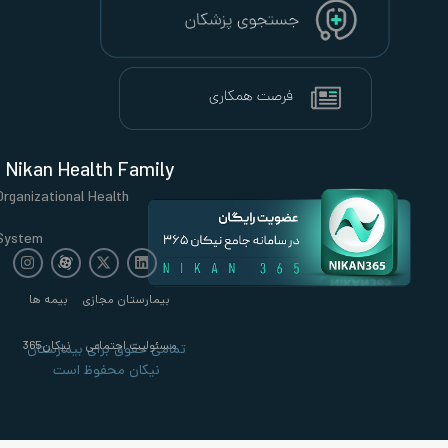
Nikan Health Family
Organizational Health
System
بیمارستان مجازی
بیمه ها
مسئولیت اجتماعی
نیکان365
تمامی حقوق برای بیمارستان
نیکان محفوظ است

* [Problem to work on] Rewrite the text lines of the items with every "Health" replaced by "Care" and nothing else changed, leaving the pictures out.

* [Response]
Nikan Care Family
Organizational Care
System
بیمارستان مجازی
بیمه ها
مسئولیت اجتماعی
نیکان365
تمامی حقوق برای بیمارستان
نیکان محفوظ است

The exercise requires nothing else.